> Your instructions: Write out the listing below in its entirety, minus the pictures, without changing a word.

□ □ □ □ □ □ □

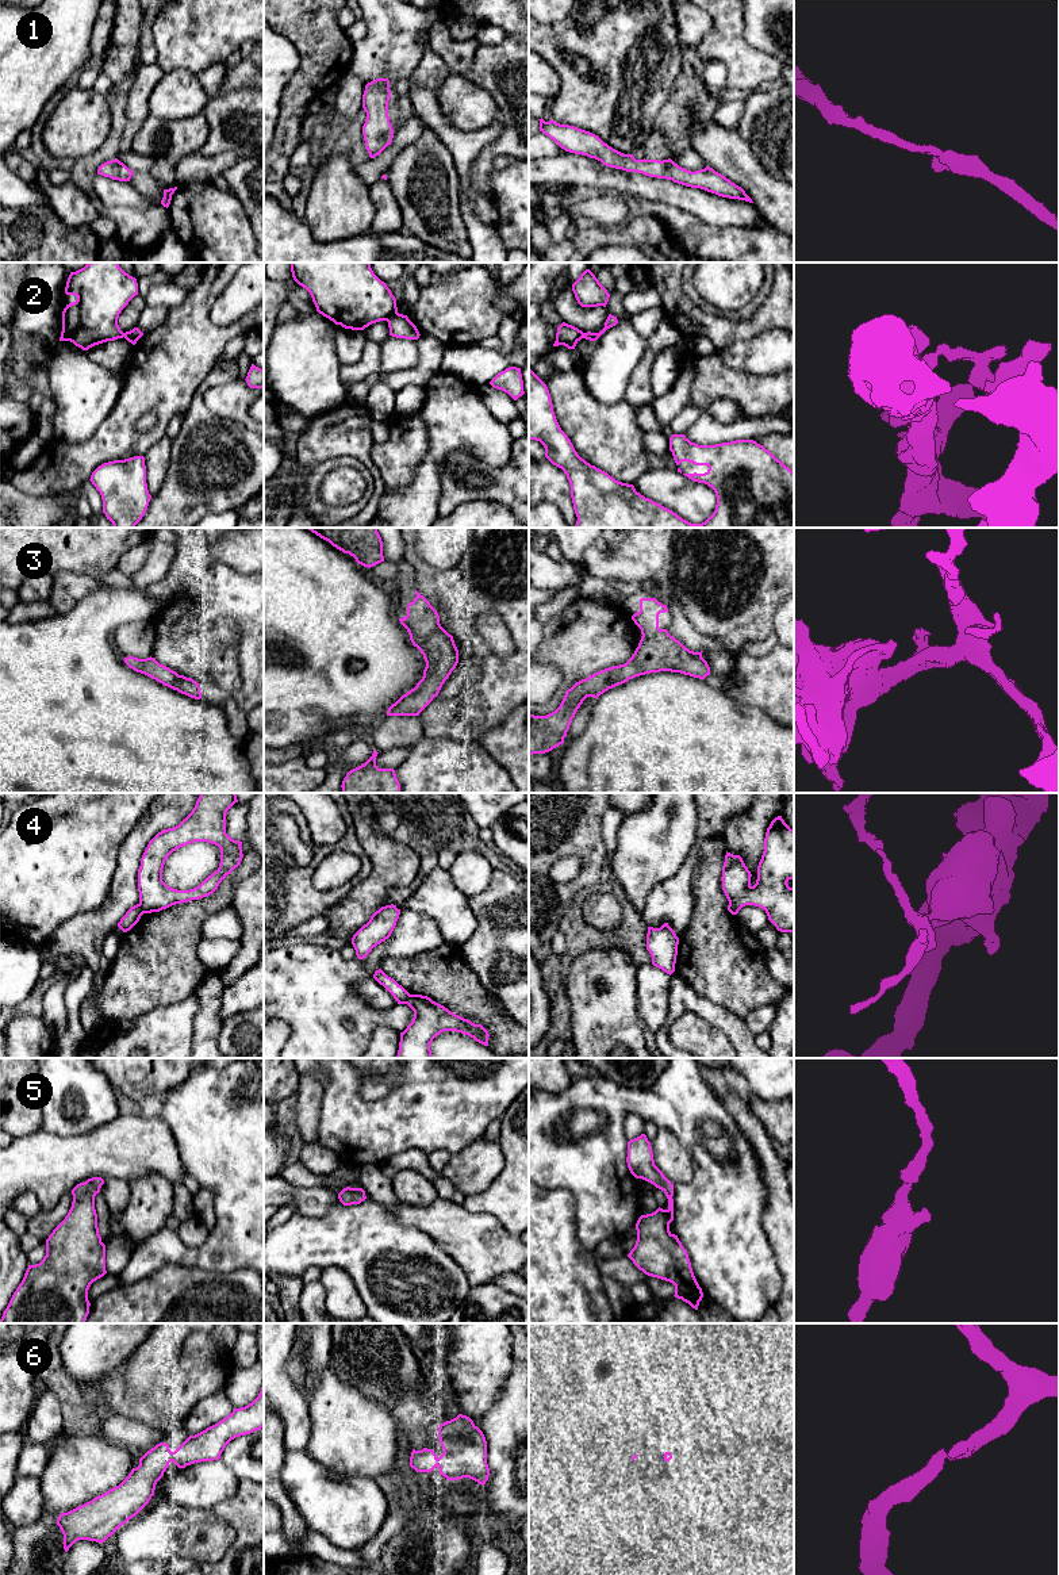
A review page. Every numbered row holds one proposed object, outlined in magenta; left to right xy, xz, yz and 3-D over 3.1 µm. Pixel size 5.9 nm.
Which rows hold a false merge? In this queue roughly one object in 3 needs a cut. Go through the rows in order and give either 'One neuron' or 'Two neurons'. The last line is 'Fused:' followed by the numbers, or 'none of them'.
1: One neuron
2: Two neurons
3: One neuron
4: Two neurons
5: One neuron
6: One neuron
Fused: 2, 4

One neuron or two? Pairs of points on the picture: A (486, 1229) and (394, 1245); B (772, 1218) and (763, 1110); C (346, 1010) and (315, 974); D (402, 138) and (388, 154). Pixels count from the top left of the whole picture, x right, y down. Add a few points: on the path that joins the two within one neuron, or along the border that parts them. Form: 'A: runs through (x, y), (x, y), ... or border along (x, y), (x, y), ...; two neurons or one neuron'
A: border along (403, 1223), (413, 1225), (425, 1231), (455, 1260); two neurons
B: border along (747, 1099), (749, 1110), (772, 1139); two neurons
C: runs through (338, 1001), (319, 983); one neuron
D: runs through (399, 142), (391, 150); one neuron

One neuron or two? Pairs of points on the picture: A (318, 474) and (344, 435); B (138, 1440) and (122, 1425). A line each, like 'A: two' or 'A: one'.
A: two
B: one

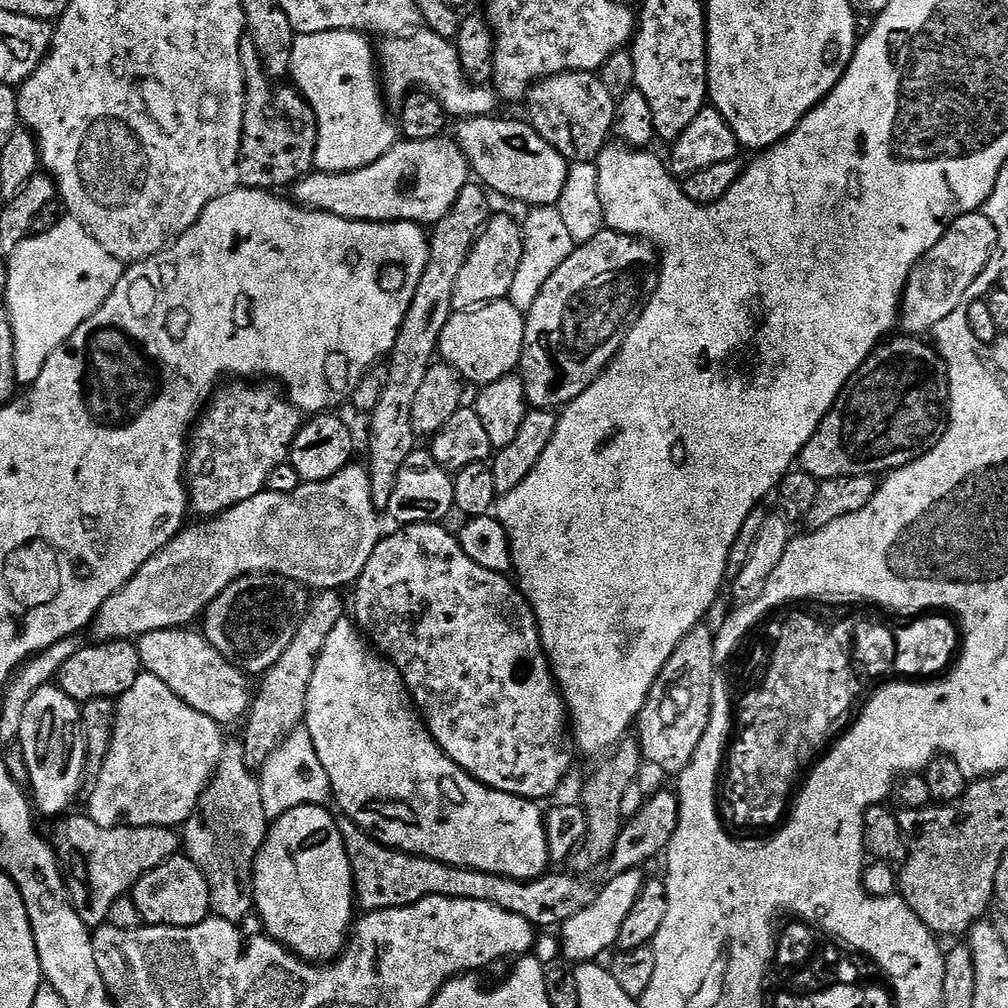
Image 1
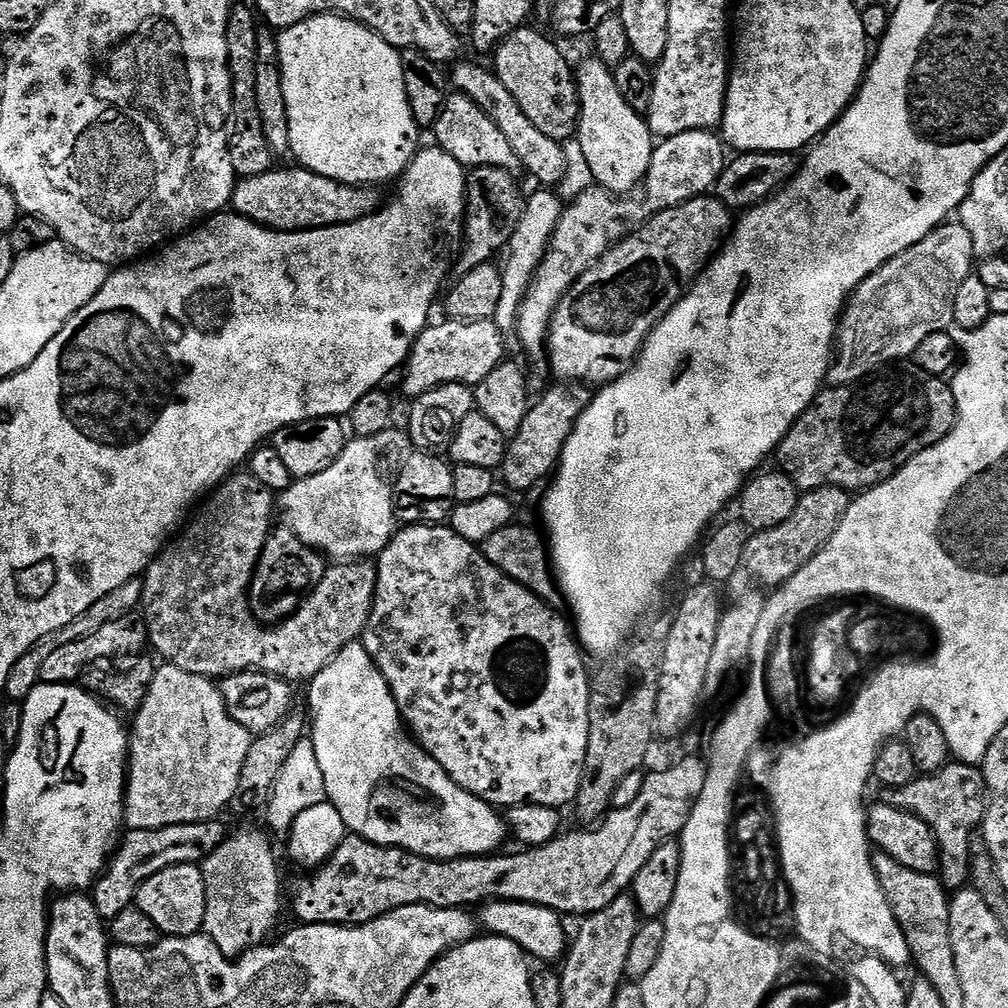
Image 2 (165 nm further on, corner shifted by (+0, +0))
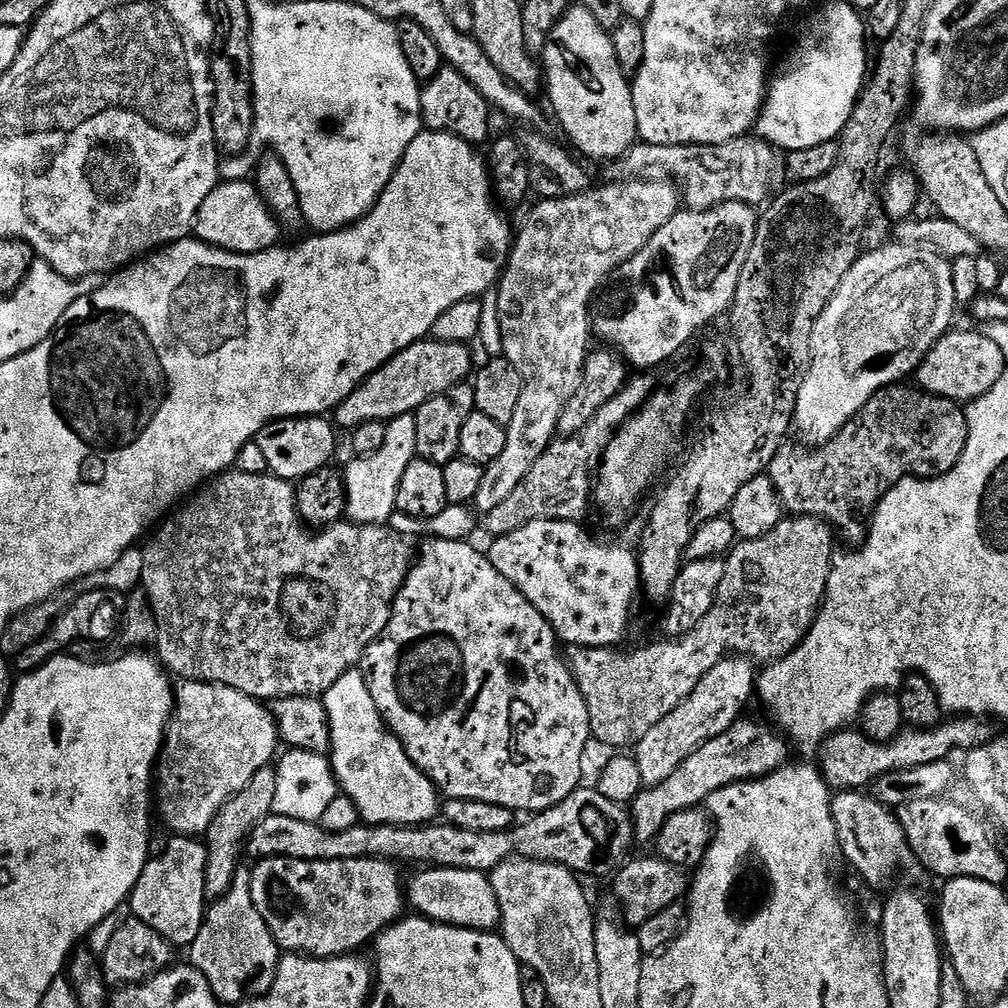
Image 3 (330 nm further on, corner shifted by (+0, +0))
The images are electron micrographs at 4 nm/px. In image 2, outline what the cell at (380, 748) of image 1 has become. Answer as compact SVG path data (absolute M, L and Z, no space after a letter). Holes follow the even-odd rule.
M353 642L347 644L342 650L338 650L335 658L310 681L307 688L308 704L312 707L310 739L314 746L314 754L318 754L318 766L322 766L322 778L326 782L326 794L328 795L327 803L334 805L338 814L342 814L342 822L351 835L360 836L363 840L369 840L372 844L381 844L387 848L401 848L407 852L413 852L416 856L424 856L428 860L458 860L461 856L486 856L503 849L500 847L504 844L504 836L506 840L505 817L493 805L486 803L485 800L479 800L477 796L470 794L462 786L458 786L458 782L454 782L454 778L450 778L450 774L446 774L446 770L438 766L435 758L409 735L404 721L400 719L400 711L394 702L394 694L363 643Z

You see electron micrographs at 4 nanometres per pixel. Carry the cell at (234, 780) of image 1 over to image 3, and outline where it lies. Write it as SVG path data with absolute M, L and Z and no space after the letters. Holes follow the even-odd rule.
M241 866L230 890L207 905L202 930L198 930L198 938L186 948L191 967L199 970L206 982L210 982L210 990L214 990L225 1006L239 1006L244 1000L255 1000L257 996L267 994L282 955L262 914L258 914L258 906L254 906L251 881L251 871Z

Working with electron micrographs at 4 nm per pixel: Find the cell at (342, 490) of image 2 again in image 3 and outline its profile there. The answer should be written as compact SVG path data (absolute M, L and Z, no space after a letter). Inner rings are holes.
M415 415L399 416L387 421L388 429L382 447L369 456L356 456L343 469L344 490L348 505L346 516L349 521L358 524L387 525L396 511L398 486L402 482L402 474L406 474L406 466L417 459L416 443L418 433L414 431Z

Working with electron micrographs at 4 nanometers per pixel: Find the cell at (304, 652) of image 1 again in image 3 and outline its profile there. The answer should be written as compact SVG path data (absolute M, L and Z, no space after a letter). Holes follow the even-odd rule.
M269 766L258 770L258 774L254 774L254 778L250 778L250 782L246 782L246 786L242 786L242 790L238 790L238 794L231 796L222 806L222 810L218 810L214 822L208 827L206 833L206 843L208 845L208 857L206 858L206 897L209 901L217 900L219 896L226 894L226 890L230 890L230 886L236 877L236 871L242 866L240 852L242 856L242 849L245 847L248 835L254 830L254 826L258 826L258 822L262 822L262 818L272 815L274 793L276 791L278 791L276 770L275 767Z

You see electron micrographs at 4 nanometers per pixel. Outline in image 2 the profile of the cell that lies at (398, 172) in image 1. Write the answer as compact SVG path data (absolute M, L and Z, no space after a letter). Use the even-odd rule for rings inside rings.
M291 167L243 177L232 195L231 211L276 232L304 232L307 228L352 224L377 211L375 187L334 182L308 168Z

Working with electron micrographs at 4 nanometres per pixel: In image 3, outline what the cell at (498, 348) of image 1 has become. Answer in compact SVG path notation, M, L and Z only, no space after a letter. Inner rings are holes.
M425 338L402 350L386 362L370 378L359 384L348 398L334 410L334 420L341 429L351 430L368 420L385 422L399 416L411 416L430 398L465 383L473 375L473 349L458 342L442 342Z

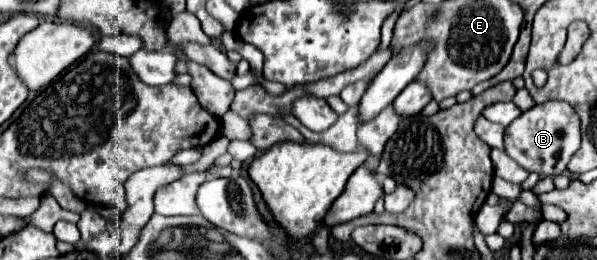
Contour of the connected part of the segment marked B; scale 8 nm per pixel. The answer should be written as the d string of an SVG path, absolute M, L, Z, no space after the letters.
M545 102L535 104L531 110L523 112L513 120L503 134L505 152L527 172L537 172L539 176L557 176L567 170L567 162L581 146L581 120L571 104L565 102Z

□ □ □ □ □ □ □

> The answer:
A review page. Every numbered row holds one proposed object, outlined in magenta; left to right xy, xz, yz and 3-D over 3.1 µm. Pixel size 5.9 nm.
Which rows hold a false merge? In this queue roughly one object in 3 needs a cut. Go through the rows in order and give either 'One neuron' or 'Two neurons'. The last line is 'Fused:' followed by the numbers, or 'none of them'.
1: One neuron
2: Two neurons
3: One neuron
4: Two neurons
5: One neuron
6: One neuron
Fused: 2, 4

One neuron or two? Pairs of points on the picture: A (486, 1229) and (394, 1245); B (772, 1218) and (763, 1110); C (346, 1010) and (315, 974); D (402, 138) and (388, 154). Pixels count from the top left of the whole picture, x right, y down. Add a few points: on the path that joins the two within one neuron, or along the border that parts them. Form: 'A: runs through (x, y), (x, y), ... or border along (x, y), (x, y), ...; two neurons or one neuron'
A: border along (403, 1223), (413, 1225), (425, 1231), (455, 1260); two neurons
B: border along (747, 1099), (749, 1110), (772, 1139); two neurons
C: runs through (338, 1001), (319, 983); one neuron
D: runs through (399, 142), (391, 150); one neuron

One neuron or two? Pairs of points on the picture: A (318, 474) and (344, 435); B (138, 1440) and (122, 1425). A line each, like 'A: two' or 'A: one'.
A: two
B: one

Image 1
Image 2 (165 nm further on, corner shifted by (+0, +0))
Image 3 (330 nm further on, corner shifted by (+0, +0))
The images are electron micrographs at 4 nm/px. In image 2, outline what the cell at (380, 748) of image 1 has become. Answer as compact SVG path data (absolute M, L and Z, no space after a letter). Holes follow the even-odd rule.
M353 642L347 644L342 650L338 650L335 658L310 681L307 688L308 704L312 707L310 739L314 746L314 754L318 754L318 766L322 766L322 778L326 782L326 794L328 795L327 803L334 805L338 814L342 814L342 822L351 835L360 836L363 840L369 840L372 844L381 844L387 848L401 848L407 852L413 852L416 856L424 856L428 860L458 860L461 856L486 856L503 849L500 847L504 844L504 836L506 840L505 817L493 805L486 803L485 800L479 800L477 796L470 794L462 786L458 786L458 782L454 782L454 778L450 778L450 774L446 774L446 770L438 766L435 758L409 735L404 721L400 719L400 711L394 702L394 694L363 643Z

You see electron micrographs at 4 nanometres per pixel. Carry the cell at (234, 780) of image 1 over to image 3, and outline where it lies. Write it as SVG path data with absolute M, L and Z and no space after the letters. Holes follow the even-odd rule.
M241 866L230 890L207 905L202 930L198 930L198 938L186 948L191 967L199 970L206 982L210 982L210 990L214 990L225 1006L239 1006L244 1000L255 1000L257 996L267 994L282 955L262 914L258 914L258 906L254 906L251 881L251 871Z

Working with electron micrographs at 4 nm per pixel: Find the cell at (342, 490) of image 2 again in image 3 and outline its profile there. The answer should be written as compact SVG path data (absolute M, L and Z, no space after a letter). Inner rings are holes.
M415 415L399 416L387 421L388 429L382 447L369 456L356 456L343 469L344 490L348 505L346 516L349 521L358 524L387 525L396 511L398 486L402 482L402 474L406 474L406 466L417 459L416 443L418 433L414 431Z

Working with electron micrographs at 4 nanometers per pixel: Find the cell at (304, 652) of image 1 again in image 3 and outline its profile there. The answer should be written as compact SVG path data (absolute M, L and Z, no space after a letter). Holes follow the even-odd rule.
M269 766L258 770L258 774L254 774L254 778L250 778L250 782L246 782L246 786L242 786L242 790L238 790L238 794L231 796L222 806L222 810L218 810L214 822L208 827L206 833L206 843L208 845L208 857L206 858L206 897L209 901L217 900L219 896L226 894L226 890L230 890L230 886L236 877L236 871L242 866L240 852L242 856L242 849L245 847L248 835L254 830L254 826L258 826L258 822L262 822L262 818L272 815L274 793L276 791L278 791L276 770L275 767Z

You see electron micrographs at 4 nanometers per pixel. Outline in image 2 the profile of the cell that lies at (398, 172) in image 1. Write the answer as compact SVG path data (absolute M, L and Z, no space after a letter). Use the even-odd rule for rings inside rings.
M291 167L243 177L232 195L231 211L276 232L304 232L307 228L352 224L377 211L375 187L334 182L308 168Z

Working with electron micrographs at 4 nanometres per pixel: In image 3, outline what the cell at (498, 348) of image 1 has become. Answer in compact SVG path notation, M, L and Z only, no space after a letter. Inner rings are holes.
M425 338L402 350L386 362L370 378L359 384L348 398L334 410L334 420L341 429L351 430L368 420L385 422L399 416L411 416L430 398L465 383L473 375L473 349L458 342L442 342Z

Contour of the connected part of the segment marked B; scale 8 nm per pixel. The answer should be written as the d string of an SVG path, absolute M, L, Z, no space after the letters.
M545 102L535 104L531 110L523 112L513 120L503 134L505 152L527 172L537 172L539 176L557 176L567 170L567 162L581 146L581 120L571 104L565 102Z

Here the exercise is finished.